Aim of the task:
Every single line below has to be printed once more, exactly.

(Records excerpted from a collection)
----------

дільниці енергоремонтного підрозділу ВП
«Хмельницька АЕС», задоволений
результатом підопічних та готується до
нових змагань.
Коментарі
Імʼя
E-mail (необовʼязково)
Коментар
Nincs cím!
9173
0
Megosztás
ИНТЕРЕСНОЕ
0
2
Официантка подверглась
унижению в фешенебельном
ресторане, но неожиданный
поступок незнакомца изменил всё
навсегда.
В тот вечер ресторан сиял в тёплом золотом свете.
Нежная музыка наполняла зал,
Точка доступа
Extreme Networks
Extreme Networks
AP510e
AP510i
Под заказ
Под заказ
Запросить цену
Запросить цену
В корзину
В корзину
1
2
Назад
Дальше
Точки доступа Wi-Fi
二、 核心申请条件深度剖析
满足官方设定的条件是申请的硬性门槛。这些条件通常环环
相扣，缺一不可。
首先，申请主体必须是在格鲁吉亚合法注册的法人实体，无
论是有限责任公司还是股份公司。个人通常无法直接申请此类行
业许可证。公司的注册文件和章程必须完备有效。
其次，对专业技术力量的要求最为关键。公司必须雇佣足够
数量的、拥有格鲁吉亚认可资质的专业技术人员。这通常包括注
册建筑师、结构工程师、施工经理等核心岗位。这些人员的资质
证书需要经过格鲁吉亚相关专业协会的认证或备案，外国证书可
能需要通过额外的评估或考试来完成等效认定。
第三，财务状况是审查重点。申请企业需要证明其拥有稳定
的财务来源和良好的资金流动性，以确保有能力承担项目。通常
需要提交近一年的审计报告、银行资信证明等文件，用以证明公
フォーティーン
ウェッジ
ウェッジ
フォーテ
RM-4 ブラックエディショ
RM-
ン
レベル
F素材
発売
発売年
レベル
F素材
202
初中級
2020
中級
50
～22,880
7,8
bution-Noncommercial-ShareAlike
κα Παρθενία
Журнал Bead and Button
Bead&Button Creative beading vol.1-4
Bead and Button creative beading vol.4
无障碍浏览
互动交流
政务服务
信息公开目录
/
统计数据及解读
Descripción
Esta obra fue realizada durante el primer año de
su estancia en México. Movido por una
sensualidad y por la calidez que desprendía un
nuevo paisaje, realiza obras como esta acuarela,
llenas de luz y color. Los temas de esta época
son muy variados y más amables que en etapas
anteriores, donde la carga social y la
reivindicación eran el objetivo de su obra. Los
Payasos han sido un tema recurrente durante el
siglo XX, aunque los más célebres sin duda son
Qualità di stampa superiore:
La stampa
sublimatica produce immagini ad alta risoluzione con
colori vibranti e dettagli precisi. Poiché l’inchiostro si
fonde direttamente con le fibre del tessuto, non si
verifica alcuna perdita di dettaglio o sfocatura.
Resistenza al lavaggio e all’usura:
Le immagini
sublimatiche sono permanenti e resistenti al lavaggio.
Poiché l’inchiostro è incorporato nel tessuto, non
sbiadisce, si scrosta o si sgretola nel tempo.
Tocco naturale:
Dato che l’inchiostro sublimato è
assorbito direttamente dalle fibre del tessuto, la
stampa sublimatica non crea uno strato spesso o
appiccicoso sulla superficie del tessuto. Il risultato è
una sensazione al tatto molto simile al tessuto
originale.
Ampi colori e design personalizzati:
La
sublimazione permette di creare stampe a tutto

----------

Your response:
дільниці енергоремонтного підрозділу ВП
«Хмельницька АЕС», задоволений
результатом підопічних та готується до
нових змагань.
Коментарі
Імʼя
E-mail (необовʼязково)
Коментар
Nincs cím!
9173
0
Megosztás
ИНТЕРЕСНОЕ
0
2
Официантка подверглась
унижению в фешенебельном
ресторане, но неожиданный
поступок незнакомца изменил всё
навсегда.
В тот вечер ресторан сиял в тёплом золотом свете.
Нежная музыка наполняла зал,
Точка доступа
Extreme Networks
Extreme Networks
AP510e
AP510i
Под заказ
Под заказ
Запросить цену
Запросить цену
В корзину
В корзину
1
2
Назад
Дальше
Точки доступа Wi-Fi
二、 核心申请条件深度剖析
满足官方设定的条件是申请的硬性门槛。这些条件通常环环
相扣，缺一不可。
首先，申请主体必须是在格鲁吉亚合法注册的法人实体，无
论是有限责任公司还是股份公司。个人通常无法直接申请此类行
业许可证。公司的注册文件和章程必须完备有效。
其次，对专业技术力量的要求最为关键。公司必须雇佣足够
数量的、拥有格鲁吉亚认可资质的专业技术人员。这通常包括注
册建筑师、结构工程师、施工经理等核心岗位。这些人员的资质
证书需要经过格鲁吉亚相关专业协会的认证或备案，外国证书可
能需要通过额外的评估或考试来完成等效认定。
第三，财务状况是审查重点。申请企业需要证明其拥有稳定
的财务来源和良好的资金流动性，以确保有能力承担项目。通常
需要提交近一年的审计报告、银行资信证明等文件，用以证明公
フォーティーン
ウェッジ
ウェッジ
フォーテ
RM-4 ブラックエディショ
RM-
ン
レベル
F素材
発売
発売年
レベル
F素材
202
初中級
2020
中級
50
～22,880
7,8
bution-Noncommercial-ShareAlike
κα Παρθενία
Журнал Bead and Button
Bead&Button Creative beading vol.1-4
Bead and Button creative beading vol.4
无障碍浏览
互动交流
政务服务
信息公开目录
/
统计数据及解读
Descripción
Esta obra fue realizada durante el primer año de
su estancia en México. Movido por una
sensualidad y por la calidez que desprendía un
nuevo paisaje, realiza obras como esta acuarela,
llenas de luz y color. Los temas de esta época
son muy variados y más amables que en etapas
anteriores, donde la carga social y la
reivindicación eran el objetivo de su obra. Los
Payasos han sido un tema recurrente durante el
siglo XX, aunque los más célebres sin duda son
Qualità di stampa superiore:
La stampa
sublimatica produce immagini ad alta risoluzione con
colori vibranti e dettagli precisi. Poiché l’inchiostro si
fonde direttamente con le fibre del tessuto, non si
verifica alcuna perdita di dettaglio o sfocatura.
Resistenza al lavaggio e all’usura:
Le immagini
sublimatiche sono permanenti e resistenti al lavaggio.
Poiché l’inchiostro è incorporato nel tessuto, non
sbiadisce, si scrosta o si sgretola nel tempo.
Tocco naturale:
Dato che l’inchiostro sublimato è
assorbito direttamente dalle fibre del tessuto, la
stampa sublimatica non crea uno strato spesso o
appiccicoso sulla superficie del tessuto. Il risultato è
una sensazione al tatto molto simile al tessuto
originale.
Ampi colori e design personalizzati:
La
sublimazione permette di creare stampe a tutto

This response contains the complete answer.